I just implemented in Picoquic the new ACK processing algorithm (proposed for QUIC multipath)[https://github.com/quicwg/multipath/pull/217], which processes ACK independently of the path over which they arrive. It looked good, but there was an interesting regression. The tests that simulated transmission over satellite links were failing. The previous version showed a file transfer concluding in less than 7 seconds, but the with the new version it took about 10 seconds. That was strange, since the only changed was the computation of the round trip time, and the logs showed that both versions computed the same value. To solve that, I had to take a look at traces captured in log files. The traces of the new execution looked reasonable, as shown in this graph:
We see the transmission accelerating steadily, just as expected from an implementation of the slow-start algorithm. The curve is very smooth. The congestion window double once per RTT, until it becomes large enough to saturate the simulated link, after about 7.5 seconds. And then there is a tail of transmission, including retransmission of packets sent at the end of the slow start period, for a total duration of almost 10 seconds. But the previous version was actually completing the transfer much faster, as seen in this other graph:
Spot the difference? The old curve was not as smooth. We see a series of segments at progressively higher speed, often starting with a vertical line that indicates many packets sent in quick successions.
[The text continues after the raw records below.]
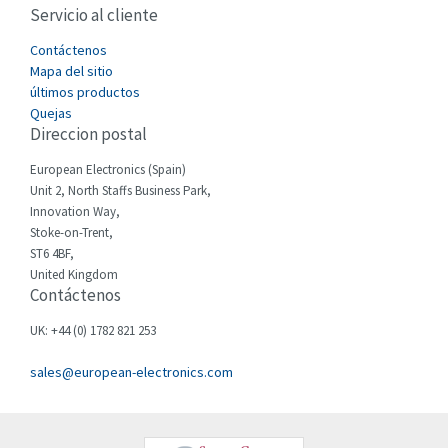
Servicio al cliente
Cefco
3,640
Cegelec
Contáctenos
3,552
Mapa del sitio
Celduc
3,328
últimos productos
Quejas
Cello-lite
3,340
Direccion postal
Cherry
3,576
European Electronics (Spain)
Chessell
4,804
Unit 2, North Staffs Business Park,
Innovation Way,
Chint
4,130
Stoke-on-Trent,
ST6 4BF,
Chloride
3,340
United Kingdom
Contáctenos
Cincinnati Milacron
3,246
Citel
4,472
UK: +44 (0) 1782 821 253
Clem
3,857
sales@european-electronics.com
Cognex
4,955
Comau
4,646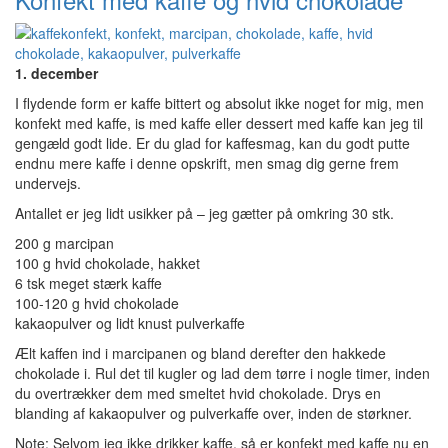
1. december
I flydende form er kaffe bittert og absolut ikke noget for mig, men
konfekt med kaffe, is med kaffe eller dessert med kaffe kan jeg til
gengæld godt lide. Er du glad for kaffesmag, kan du godt putte
endnu mere kaffe i denne opskrift, men smag dig gerne frem
undervejs.
Antallet er jeg lidt usikker på – jeg gætter på omkring 30 stk.
200 g marcipan
100 g hvid chokolade, hakket
6 tsk meget stærk kaffe
100-120 g hvid chokolade
kakaopulver og lidt knust pulverkaffe
Ælt kaffen ind i marcipanen og bland derefter den hakkede
chokolade i. Rul det til kugler og lad dem tørre i nogle timer, inden
du overtrækker dem med smeltet hvid chokolade. Drys en
blanding af kakaopulver og pulverkaffe over, inden de størkner.
Note: Selvom jeg ikke drikker kaffe, så er konfekt med kaffe nu en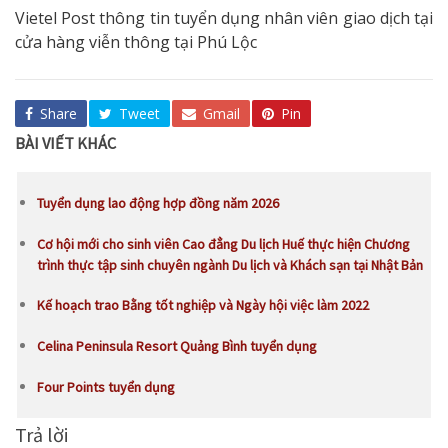
Vietel Post thông tin tuyển dụng nhân viên giao dịch tại
cửa hàng viễn thông tại Phú Lộc
Share
Tweet
Gmail
Pin
BÀI VIẾT KHÁC
Tuyển dụng lao động hợp đồng năm 2026
Cơ hội mới cho sinh viên Cao đẳng Du lịch Huế thực hiện Chương
trình thực tập sinh chuyên ngành Du lịch và Khách sạn tại Nhật Bản
Kế hoạch trao Bằng tốt nghiệp và Ngày hội việc làm 2022
Celina Peninsula Resort Quảng Bình tuyển dụng
Four Points tuyển dụng
Trả lời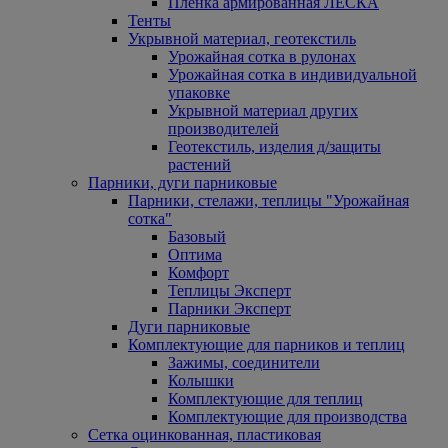
Пленка армированная ЛЕСКА
Тенты
Укрывной материал, геотекстиль
Урожайная сотка в рулонах
Урожайная сотка в индивидуальной
упаковке
Укрывной материал других
производителей
Геотекстиль, изделия д/защиты
растений
Парники, дуги парниковые
Парники, стелажи, теплицы "Урожайная
сотка"
Базовый
Оптима
Комфорт
Теплицы Эксперт
Парники Эксперт
Дуги парниковые
Комплектующие для парников и теплиц
Зажимы, соединители
Колышки
Комплектующие для теплиц
Комплектующие для производства
Сетка оцинкованная, пластиковая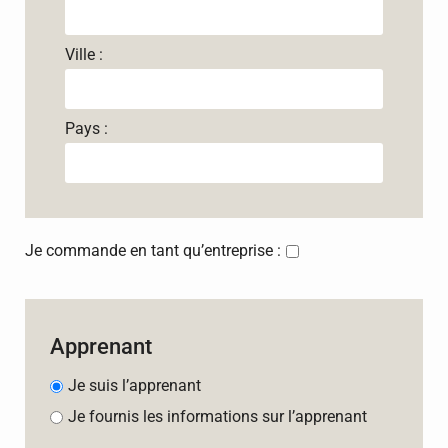
Ville :
Pays :
Je commande en tant qu’entreprise :
Apprenant
Je suis l’apprenant
Je fournis les informations sur l’apprenant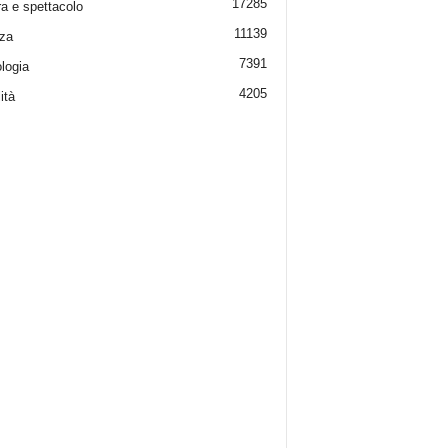
17285
ra e spettacolo
11139
za
7391
logia
4205
ità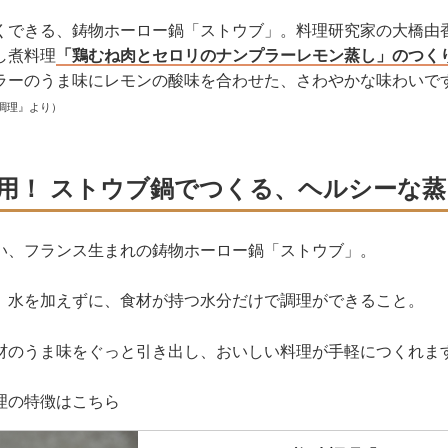
くできる、鋳物ホーロー鍋「ストウブ」。料理研究家の大橋由
し煮料理
「鶏むね肉とセロリのナンプラーレモン蒸し」のつく
ラーのうま味にレモンの酸味を合わせた、さわやかな味わいで
調理』より）
用！ ストウブ鍋でつくる、ヘルシーな蒸
い、フランス生まれの鋳物ホーロー鍋「ストウブ」。
、水を加えずに、食材が持つ水分だけで調理ができること。
材のうま味をぐっと引き出し、おいしい料理が手軽につくれま
理の特徴はこちら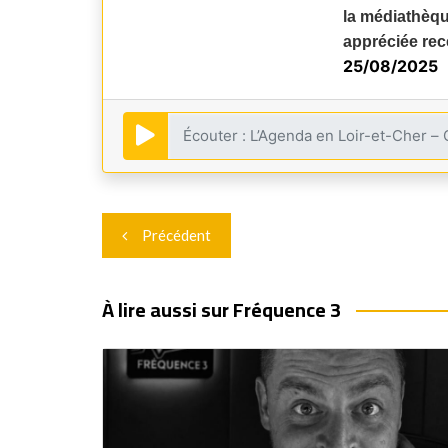
la médiathèque
appréciée rec
25/08/2025
Navigation
Précédent
de
l’article
À lire aussi sur Fréquence 3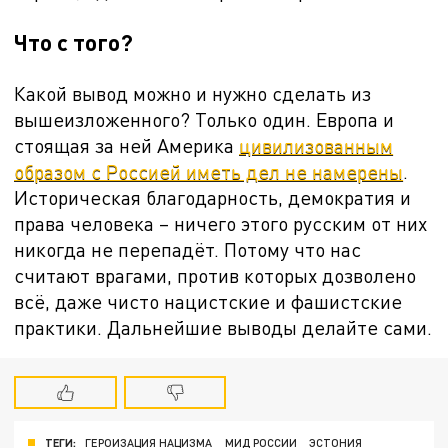
Что с того?
Какой вывод можно и нужно сделать из
вышеизложенного? Только один. Европа и
стоящая за ней Америка
цивилизованным
образом с Россией иметь дел не намерены
.
Историческая благодарность, демократия и
права человека – ничего этого русским от них
никогда не перепадёт. Потому что нас
считают врагами, против которых дозволено
всё, даже чисто нацистские и фашистские
практики. Дальнейшие выводы делайте сами.
ТЕГИ:
ГЕРОИЗАЦИЯ НАЦИЗМА
МИД РОССИИ
ЭСТОНИЯ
These packet trains will be received by the other end at close to line speed, and the arrival of ACKs will reflect that speed. Picoquic uses that information to compute an estimate of the path capacity. This allows the congestion window to grow much faster than the regular slow start algorithm, allowing the whole transmission to last fewer than 7 seconds. But what did this not happen in the new variant?
If you compare the very beginning of the two curves, you will notice the small vertical lines at the beginning of each new roundtrip period in the old curve. They are missing in the new curve. It is hard to point the exact cause, but some detail changed, and then the whole behavior changed. That reminded me of the old story about a butterfly flapping its wings on a Pacific Island, and next thing you know there is a typhoon approaching Hawaii. There was no butterfly here, just probably a tiny change in the timing and sequence of packets, but then the connection fell in a pattern where pacing enforce a form of ACK clocking, and the code never had a chance to properly estimate the bandwidth of the path.
I fixed it by forcing a pacing pause if the bandwidth estimation fails during slow start. The transmission only restarts after enough pacing credits have been accumulated for sending a long enough train. With that, the tests do complete in less than 7 seconds. But I am glad that the tests exposed the issue, which was indeed a bug. The butterfly flapping its wing and causing a typhoon is a metaphor of chaotic systems, in which tiny changes can have unforeseen consequences. The code behavior exposed here was chaotic, and that’s not good. Code should be predictable, and behavior should never be left to chance!